The self of the fantasy novels has gone one step further and changed her name, because I co-write these books with my partner, David Towsey, and we publish them under D. K. Fields: a pseudonymous self that appears singular but is, in fact, a double act. D. K. Fields has problems that Katherine Stansfield doesn’t. For instance, when copies of the first book by D. K. Fields were sent to us in the post, we almost missed the delivery which raised an interesting hypothetical: if we had to go to the post office to collect the parcel, we would need ID that bears the addressee’s name. But we don’t have any such ID, because D. K. Fields doesn’t really exist, and we hadn’t thought to ask our publisher to address our book delivery to the writers who do.
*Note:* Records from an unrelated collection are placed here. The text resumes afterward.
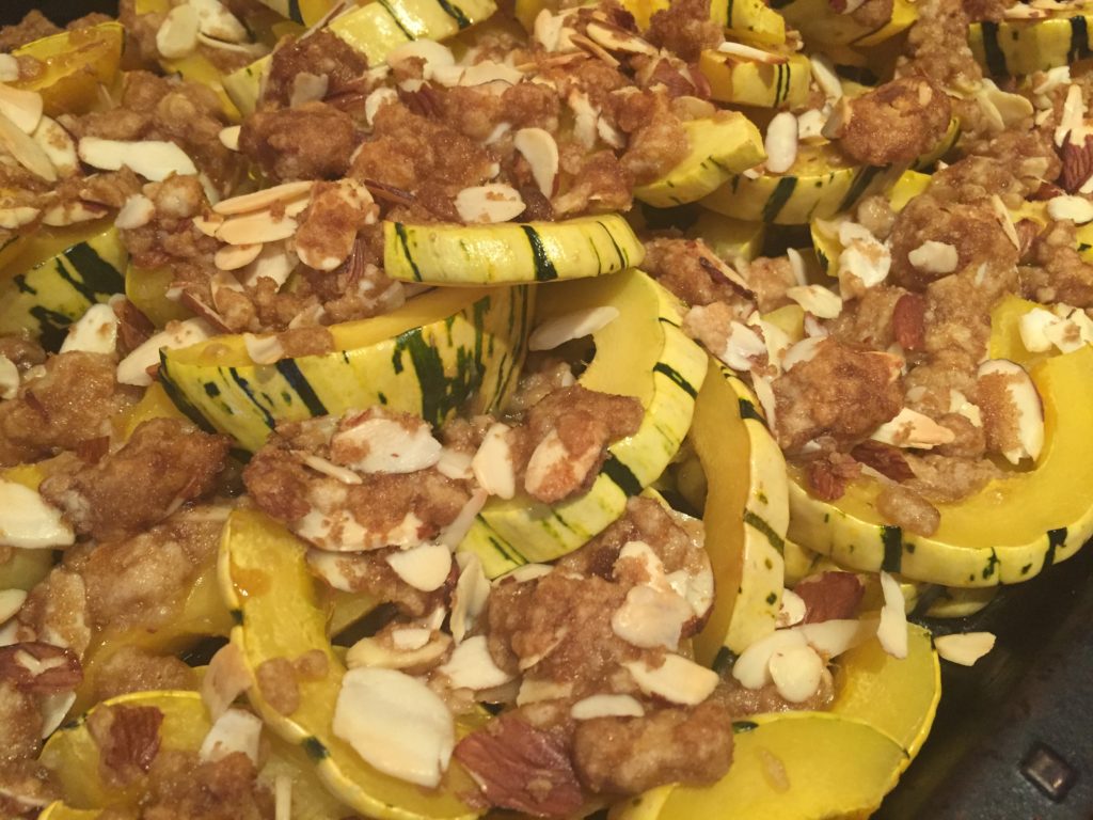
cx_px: 546
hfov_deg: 61.7
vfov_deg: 48.2
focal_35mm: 29
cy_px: 410
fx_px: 916
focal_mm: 4.15
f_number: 2.2
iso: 160
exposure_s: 1/30
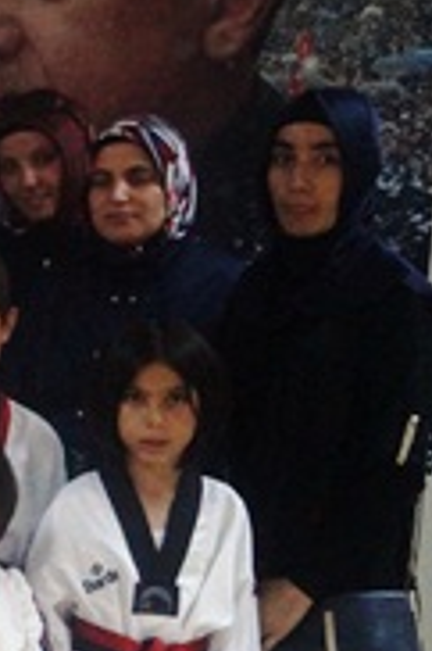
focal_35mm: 116
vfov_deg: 17.5
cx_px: -646
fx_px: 2092
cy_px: 504
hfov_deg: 10.1
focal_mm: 22
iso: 3200
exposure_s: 1/160
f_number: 4
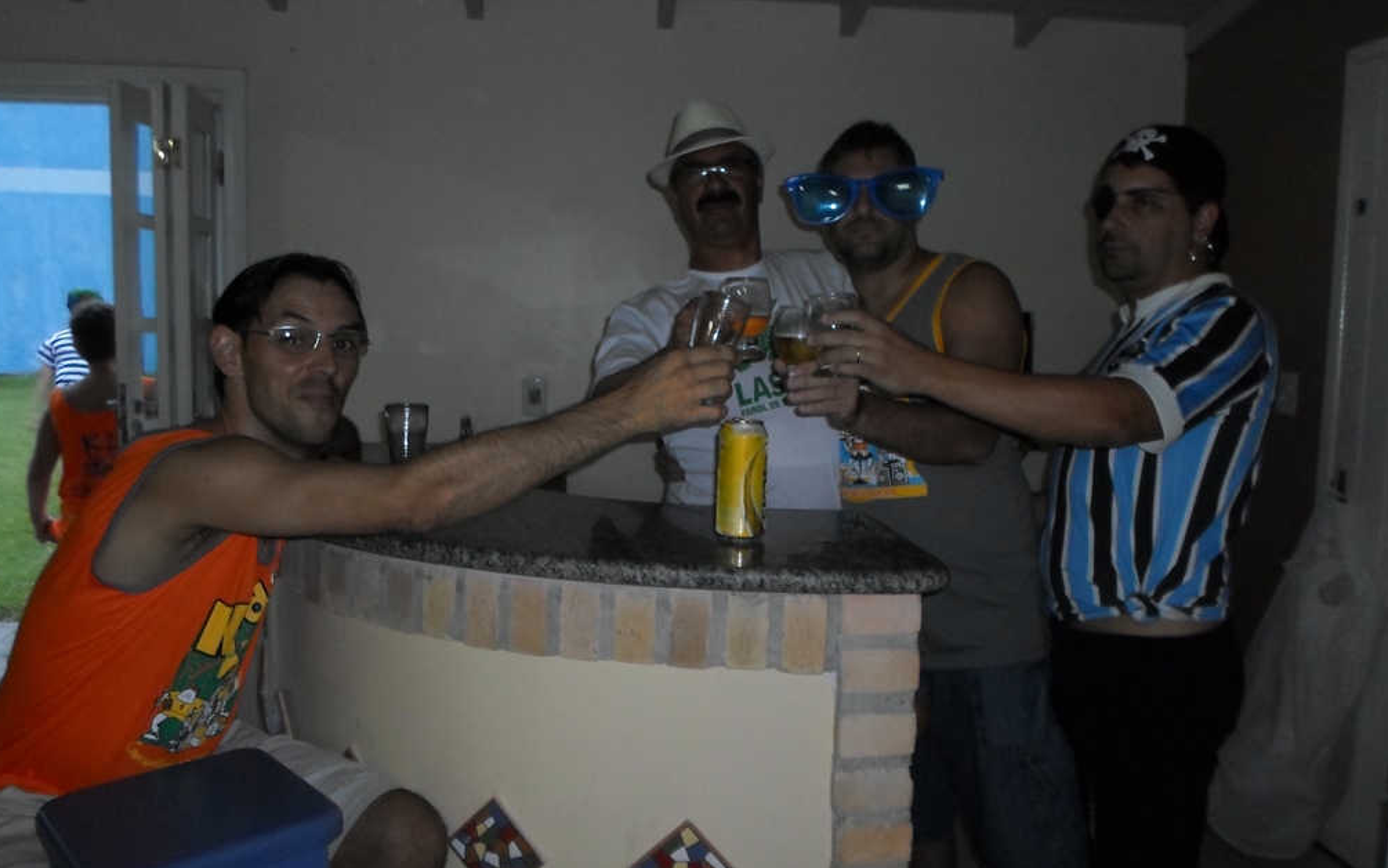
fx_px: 1021
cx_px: 699
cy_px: 419
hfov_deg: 68.4
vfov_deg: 46.0
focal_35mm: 27
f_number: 2.5
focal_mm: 4.5
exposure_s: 1/20
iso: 400
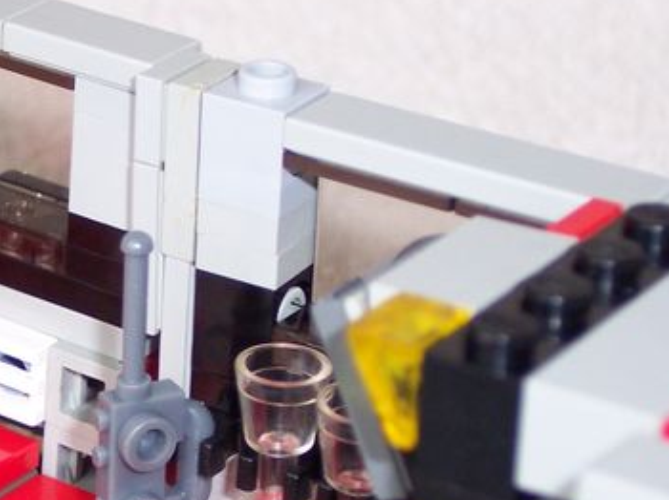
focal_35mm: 144
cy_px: 362
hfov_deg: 13.6
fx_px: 2781
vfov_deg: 10.3
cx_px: 27
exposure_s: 1/45
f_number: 3.4
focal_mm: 13.3
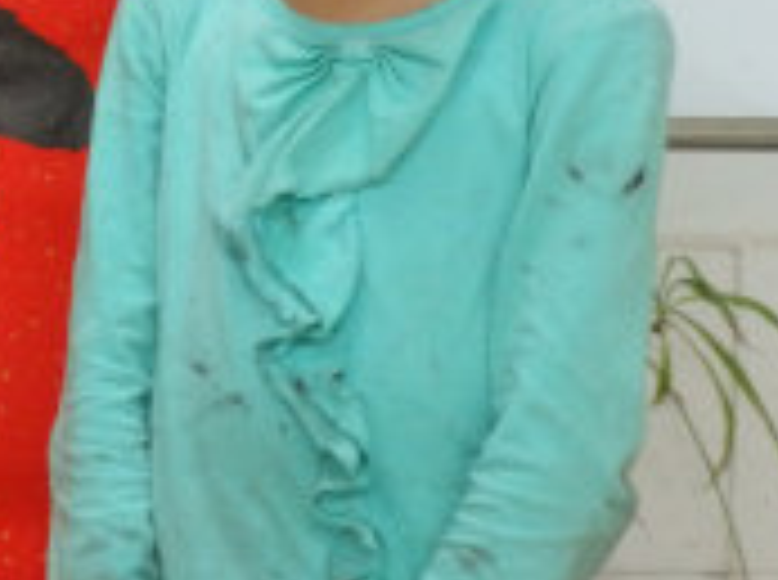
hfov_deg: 18.0
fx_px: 2355
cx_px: -112
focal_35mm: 105
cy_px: -29
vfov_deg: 13.8
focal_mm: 6.6
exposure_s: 1/50
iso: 800
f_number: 3.6
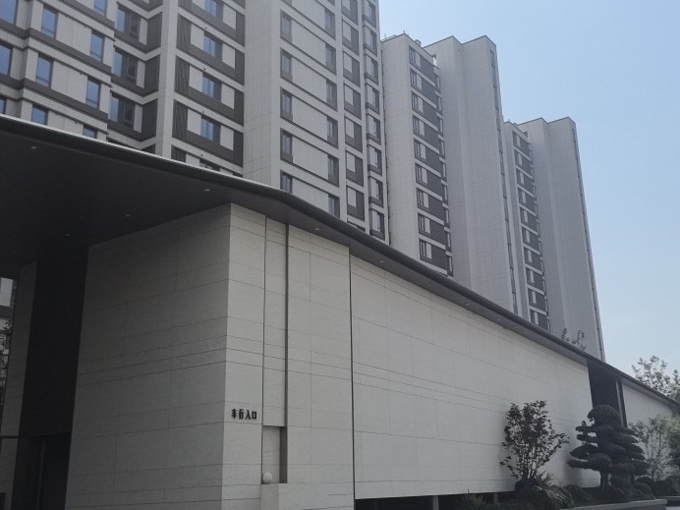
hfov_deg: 47.6
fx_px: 766
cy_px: 253
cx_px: 411
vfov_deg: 36.8
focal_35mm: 39
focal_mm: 5.75
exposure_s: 1/3831
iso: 50
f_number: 2
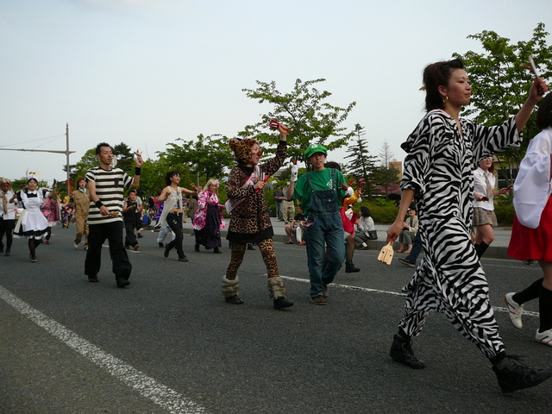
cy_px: 207
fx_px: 558
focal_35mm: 35
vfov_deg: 40.7
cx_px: 276
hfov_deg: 52.6
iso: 100
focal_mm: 5.2
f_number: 2.8
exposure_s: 1/500
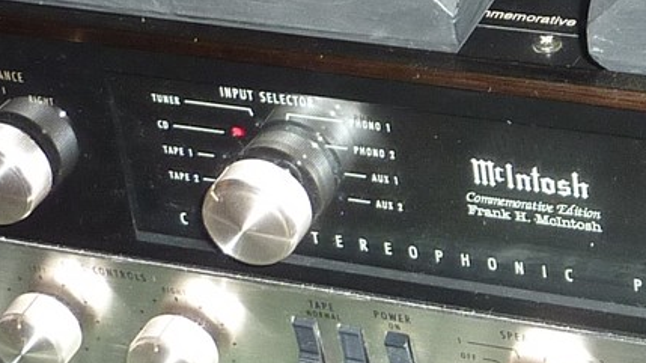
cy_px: 66
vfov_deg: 10.3
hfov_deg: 17.9
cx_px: 622
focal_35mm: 117
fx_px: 2004
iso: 125
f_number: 3.3
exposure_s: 1/30
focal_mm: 4.1
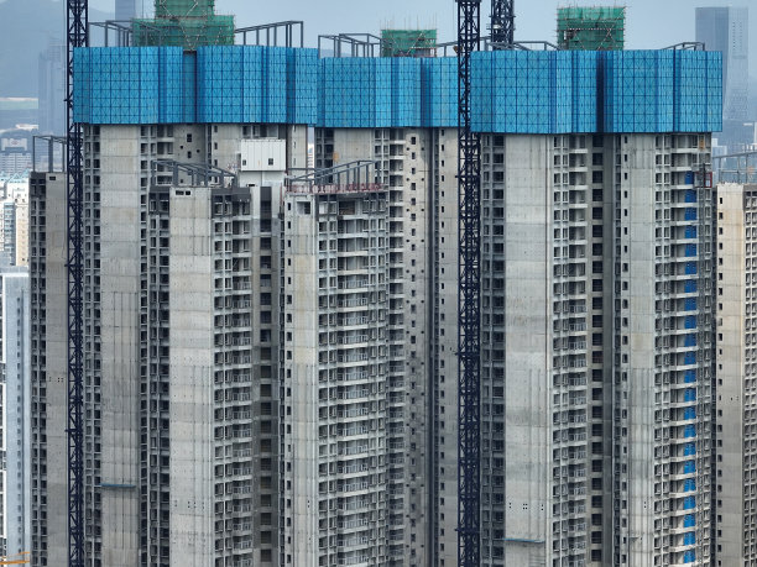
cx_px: 378
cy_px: 284
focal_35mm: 161
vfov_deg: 9.2
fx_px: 3521
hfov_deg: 12.3
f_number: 4.4
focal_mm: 29.85
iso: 100
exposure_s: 1/50
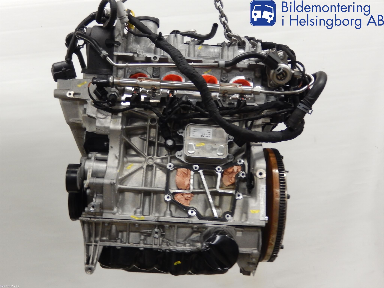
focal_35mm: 41
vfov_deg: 35.1
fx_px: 455
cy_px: 144
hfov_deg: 45.8
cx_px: 192
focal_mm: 7.3
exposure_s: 1/13
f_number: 4.2
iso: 400
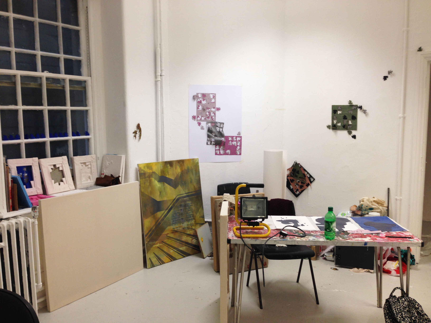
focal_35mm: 33
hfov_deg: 55.4
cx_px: 216
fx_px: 411
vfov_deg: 42.9
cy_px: 162
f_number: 2.4
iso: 50
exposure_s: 1/20
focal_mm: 4.12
D. K. Fields can write a trilogy of novels, but they can’t confirm who they are to Royal Mail.
This is a challenge to the writing self I couldn’t have anticipated, but the good news is that as the selves multiply, my writing gets better, because I’m working in new forms and with new challenges. I carry with me the knowledge gained from previous projects. From the perspective of a writer, it doesn’t matter that those older forms might be very different to the things I’m working on now. I’ve stopped thinking about form as a fixed thing and learnt that some selves need a rest so that others can emerge. At the moment, I have the sketchy draft of a travel memoir last tinkered with four years ago which I hope to re-work into auto-fiction, using prose poems and flash fiction: some selves will have to collaborate for that. A space opera is a tantalising plan — something I’ve never tried before but D. K. Fields is keen.
It’s another story in the world of publishers’ sale teams, of course, who tend to prefer streamlined author ‘branding’ to help the marketing departments. I’ve accepted the fact that my many selves make for a complicated sell. I’ve amended my biography to ‘multi-genre writer’ which seems to cover my different writing identities who are hard at work now, as well as others who might still appear.
When I think back to the terrified self who taught ‘Writing Selves’ to undergraduates, daunted and full of imposter syndrome, I’m very grateful to her for rising to the challenge. That self, now a stranger in so many ways, taught my writing selves more than she could ever have imagined.